Advertisement

Power Brokering Can Break Down

Share via

Your article on the influence of special interests in Long Beach (Southeast / Long Beach sections, March 27) was at once timely and scary, showing anew how democracy can be manipulated by self-seeking power interests. The candidates you enumerated have all “sold-out” to these special interests because pressure groups are paying attention to their own interests, Mr. and Mrs. John Q. Voter is not. But every once in a while the system of “power brokering” breaks down, given a good candidate and an outraged voter populace.

That can happen in Long Beach on April 8 if people are not misled by the media’s tendency to pass off as front-runners only those candidates with the largest campaign contributions, and if more than the typical 30% of the registered voters actually vote, thereby diluting the relatively limited number of votes “owned” by these special interests.
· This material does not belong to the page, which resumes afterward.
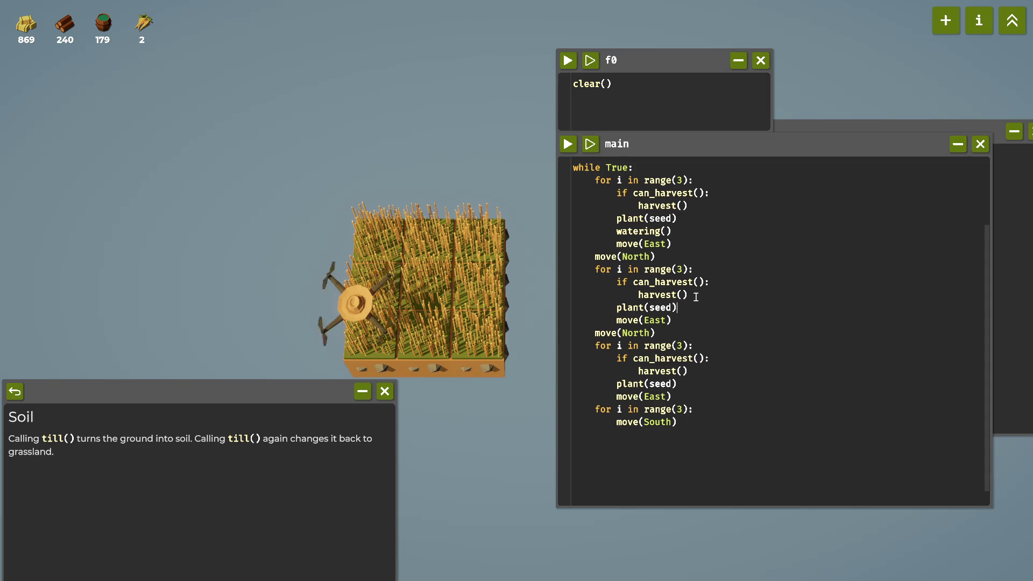
pyautogui.press('Return')
pyautogui.write('watering()')
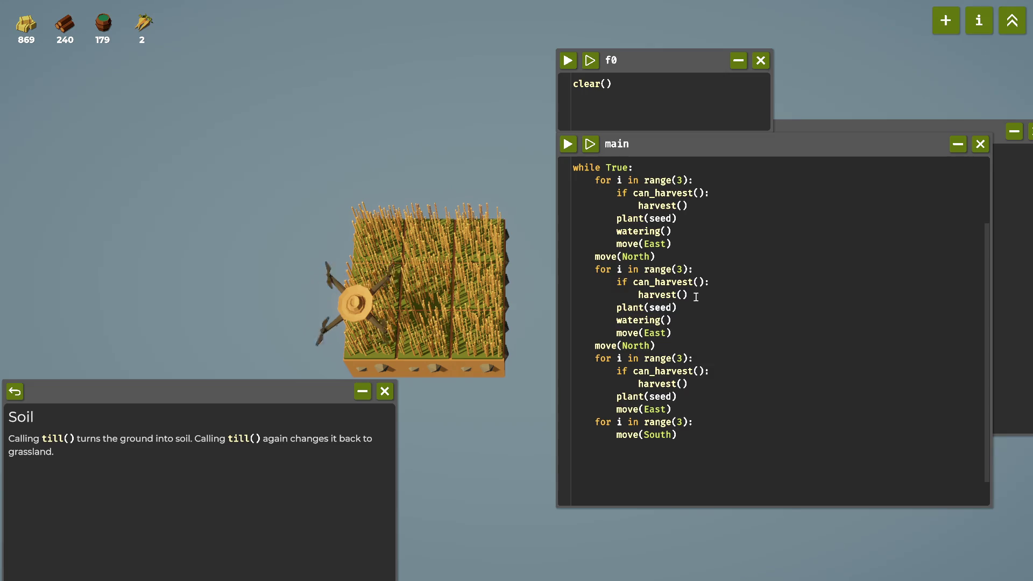
pyautogui.press('Return')
pyautogui.write('watering()')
And may I add one slight correction to this story? At the March 9 (forum sponsored by the) Coalition to Preserve Historic Long Beach, it is incorrectly reported that “about 15 candidates said they would try to save the city’s landmark buildings.” Actually, only one pledged himself to repeal of this ordinance, with the others dealing in “me-tooism” on this issue only in terms of generalities. I know because I was that one. And the printed responses to the coalition’s Q and A prove me right.

Advertisement

--JOHN CARL BROGDON

Long Beach

Brogdon is a City Council candidate in District 1.